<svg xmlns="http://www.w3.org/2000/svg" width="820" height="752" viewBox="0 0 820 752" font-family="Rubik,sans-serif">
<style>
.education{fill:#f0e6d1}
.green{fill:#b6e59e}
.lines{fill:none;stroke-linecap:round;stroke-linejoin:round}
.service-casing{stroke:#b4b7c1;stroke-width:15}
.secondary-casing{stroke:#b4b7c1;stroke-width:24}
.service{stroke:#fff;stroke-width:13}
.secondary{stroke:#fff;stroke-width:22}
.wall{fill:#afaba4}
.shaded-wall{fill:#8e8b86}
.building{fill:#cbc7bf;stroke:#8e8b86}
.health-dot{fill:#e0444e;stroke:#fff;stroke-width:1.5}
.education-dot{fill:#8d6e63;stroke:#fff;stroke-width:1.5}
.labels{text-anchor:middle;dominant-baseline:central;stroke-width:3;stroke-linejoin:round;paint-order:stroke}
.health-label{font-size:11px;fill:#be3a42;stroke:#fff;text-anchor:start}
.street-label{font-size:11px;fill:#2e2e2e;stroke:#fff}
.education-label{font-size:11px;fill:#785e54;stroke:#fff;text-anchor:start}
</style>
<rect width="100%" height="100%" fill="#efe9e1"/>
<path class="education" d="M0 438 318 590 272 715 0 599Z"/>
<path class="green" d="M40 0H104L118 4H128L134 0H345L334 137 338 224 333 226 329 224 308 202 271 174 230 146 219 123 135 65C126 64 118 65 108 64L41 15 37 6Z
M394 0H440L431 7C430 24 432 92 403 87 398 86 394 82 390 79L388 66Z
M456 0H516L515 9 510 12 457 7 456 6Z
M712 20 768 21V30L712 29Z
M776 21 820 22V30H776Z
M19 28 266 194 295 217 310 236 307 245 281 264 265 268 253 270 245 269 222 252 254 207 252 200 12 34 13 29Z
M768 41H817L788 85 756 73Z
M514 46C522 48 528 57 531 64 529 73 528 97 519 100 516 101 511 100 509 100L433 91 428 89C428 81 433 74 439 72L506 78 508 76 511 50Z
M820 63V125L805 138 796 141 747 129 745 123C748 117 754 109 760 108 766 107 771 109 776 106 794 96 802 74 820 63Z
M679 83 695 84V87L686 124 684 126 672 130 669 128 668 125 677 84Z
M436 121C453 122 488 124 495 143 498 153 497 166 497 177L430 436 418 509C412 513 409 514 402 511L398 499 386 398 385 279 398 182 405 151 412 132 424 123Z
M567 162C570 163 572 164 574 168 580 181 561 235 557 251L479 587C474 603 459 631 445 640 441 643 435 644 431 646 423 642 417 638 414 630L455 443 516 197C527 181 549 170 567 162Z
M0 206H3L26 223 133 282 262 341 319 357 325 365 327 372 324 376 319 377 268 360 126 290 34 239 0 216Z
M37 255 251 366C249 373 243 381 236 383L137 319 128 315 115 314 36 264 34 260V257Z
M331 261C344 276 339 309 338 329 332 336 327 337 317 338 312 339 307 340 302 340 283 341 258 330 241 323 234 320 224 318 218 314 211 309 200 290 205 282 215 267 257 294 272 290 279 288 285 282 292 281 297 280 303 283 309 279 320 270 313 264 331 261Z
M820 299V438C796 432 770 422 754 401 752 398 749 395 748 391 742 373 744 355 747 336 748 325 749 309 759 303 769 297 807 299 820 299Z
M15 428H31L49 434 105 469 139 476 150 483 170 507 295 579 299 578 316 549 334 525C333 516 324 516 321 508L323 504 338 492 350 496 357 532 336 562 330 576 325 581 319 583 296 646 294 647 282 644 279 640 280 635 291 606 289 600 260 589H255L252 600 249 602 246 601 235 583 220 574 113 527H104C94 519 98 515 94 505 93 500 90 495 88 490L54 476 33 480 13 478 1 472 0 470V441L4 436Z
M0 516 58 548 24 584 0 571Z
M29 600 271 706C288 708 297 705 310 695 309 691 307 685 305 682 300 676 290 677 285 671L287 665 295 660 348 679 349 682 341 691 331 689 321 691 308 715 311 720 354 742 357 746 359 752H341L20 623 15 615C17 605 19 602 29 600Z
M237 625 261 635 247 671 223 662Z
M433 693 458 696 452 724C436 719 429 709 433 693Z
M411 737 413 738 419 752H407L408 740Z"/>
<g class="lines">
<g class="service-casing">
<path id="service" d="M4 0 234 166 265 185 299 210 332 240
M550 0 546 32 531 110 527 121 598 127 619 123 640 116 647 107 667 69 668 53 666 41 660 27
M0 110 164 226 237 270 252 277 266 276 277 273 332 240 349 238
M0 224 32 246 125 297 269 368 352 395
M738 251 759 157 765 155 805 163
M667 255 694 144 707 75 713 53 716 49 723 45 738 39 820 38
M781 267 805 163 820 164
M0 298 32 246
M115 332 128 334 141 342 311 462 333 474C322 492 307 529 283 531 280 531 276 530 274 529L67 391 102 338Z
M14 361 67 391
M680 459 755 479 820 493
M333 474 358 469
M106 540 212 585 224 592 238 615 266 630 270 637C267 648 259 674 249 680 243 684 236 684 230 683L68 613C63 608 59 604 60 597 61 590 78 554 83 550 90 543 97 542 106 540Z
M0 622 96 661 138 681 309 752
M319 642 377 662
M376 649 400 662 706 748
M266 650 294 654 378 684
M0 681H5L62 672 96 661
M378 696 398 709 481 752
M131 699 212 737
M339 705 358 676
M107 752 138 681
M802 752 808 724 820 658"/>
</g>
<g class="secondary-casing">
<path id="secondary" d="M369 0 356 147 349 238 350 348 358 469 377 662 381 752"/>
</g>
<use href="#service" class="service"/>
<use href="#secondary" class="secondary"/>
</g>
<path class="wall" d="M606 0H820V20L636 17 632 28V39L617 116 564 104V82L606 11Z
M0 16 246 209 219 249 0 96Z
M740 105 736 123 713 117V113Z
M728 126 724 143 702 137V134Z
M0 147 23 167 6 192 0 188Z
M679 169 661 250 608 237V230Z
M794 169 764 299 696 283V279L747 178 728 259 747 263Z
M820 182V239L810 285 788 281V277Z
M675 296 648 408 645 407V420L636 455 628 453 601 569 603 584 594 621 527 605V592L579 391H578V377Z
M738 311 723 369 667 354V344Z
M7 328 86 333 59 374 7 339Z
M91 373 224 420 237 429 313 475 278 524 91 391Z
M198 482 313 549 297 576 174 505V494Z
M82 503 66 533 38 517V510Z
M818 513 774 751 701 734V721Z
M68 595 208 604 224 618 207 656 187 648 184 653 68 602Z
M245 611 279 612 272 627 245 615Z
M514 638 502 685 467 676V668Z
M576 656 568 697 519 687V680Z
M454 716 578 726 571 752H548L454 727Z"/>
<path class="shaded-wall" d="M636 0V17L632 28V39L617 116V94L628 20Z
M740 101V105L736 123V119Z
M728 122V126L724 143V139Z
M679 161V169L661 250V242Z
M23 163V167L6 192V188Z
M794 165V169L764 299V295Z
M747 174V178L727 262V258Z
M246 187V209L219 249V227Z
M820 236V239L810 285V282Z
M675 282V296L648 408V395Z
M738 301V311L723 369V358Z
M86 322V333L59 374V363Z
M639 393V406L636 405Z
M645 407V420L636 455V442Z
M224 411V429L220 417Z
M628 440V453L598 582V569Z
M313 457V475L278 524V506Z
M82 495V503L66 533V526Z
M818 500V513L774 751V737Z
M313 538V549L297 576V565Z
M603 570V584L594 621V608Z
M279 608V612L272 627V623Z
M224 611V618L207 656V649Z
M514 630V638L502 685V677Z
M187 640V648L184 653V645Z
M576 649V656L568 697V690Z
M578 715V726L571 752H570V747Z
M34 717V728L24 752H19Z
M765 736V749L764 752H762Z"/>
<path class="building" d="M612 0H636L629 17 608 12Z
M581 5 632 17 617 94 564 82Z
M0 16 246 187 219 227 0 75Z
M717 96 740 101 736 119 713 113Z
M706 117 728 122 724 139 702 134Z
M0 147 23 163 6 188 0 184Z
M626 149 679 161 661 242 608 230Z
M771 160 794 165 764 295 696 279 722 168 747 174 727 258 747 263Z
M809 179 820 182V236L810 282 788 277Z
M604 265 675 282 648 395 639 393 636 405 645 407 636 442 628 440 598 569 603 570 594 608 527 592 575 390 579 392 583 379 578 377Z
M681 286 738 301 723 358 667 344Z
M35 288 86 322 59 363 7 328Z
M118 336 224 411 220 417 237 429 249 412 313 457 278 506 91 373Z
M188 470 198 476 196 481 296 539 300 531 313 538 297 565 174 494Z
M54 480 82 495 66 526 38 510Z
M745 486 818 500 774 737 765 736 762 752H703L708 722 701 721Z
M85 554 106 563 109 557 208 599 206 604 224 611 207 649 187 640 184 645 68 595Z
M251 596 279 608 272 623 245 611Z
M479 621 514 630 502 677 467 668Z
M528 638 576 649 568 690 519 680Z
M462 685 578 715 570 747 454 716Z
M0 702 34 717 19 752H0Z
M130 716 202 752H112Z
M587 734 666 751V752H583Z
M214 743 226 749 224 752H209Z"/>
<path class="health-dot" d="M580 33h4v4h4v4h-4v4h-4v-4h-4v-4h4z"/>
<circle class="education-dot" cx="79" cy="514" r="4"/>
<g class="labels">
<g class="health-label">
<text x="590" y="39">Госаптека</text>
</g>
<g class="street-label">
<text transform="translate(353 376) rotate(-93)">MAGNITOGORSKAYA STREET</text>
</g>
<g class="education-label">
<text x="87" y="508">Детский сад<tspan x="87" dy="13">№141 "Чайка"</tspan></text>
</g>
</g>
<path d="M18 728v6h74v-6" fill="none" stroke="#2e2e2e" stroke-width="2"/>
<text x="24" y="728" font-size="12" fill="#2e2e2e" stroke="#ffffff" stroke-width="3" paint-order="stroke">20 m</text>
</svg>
:::
--- PROBLEM STATEMENT ---
Copy every line from the material in which the word "lines" can be found.

--- SOLUTION TO THIS PROBLEM ---
.lines{fill:none;stroke-linecap:round;stroke-linejoin:round}
<g class="lines">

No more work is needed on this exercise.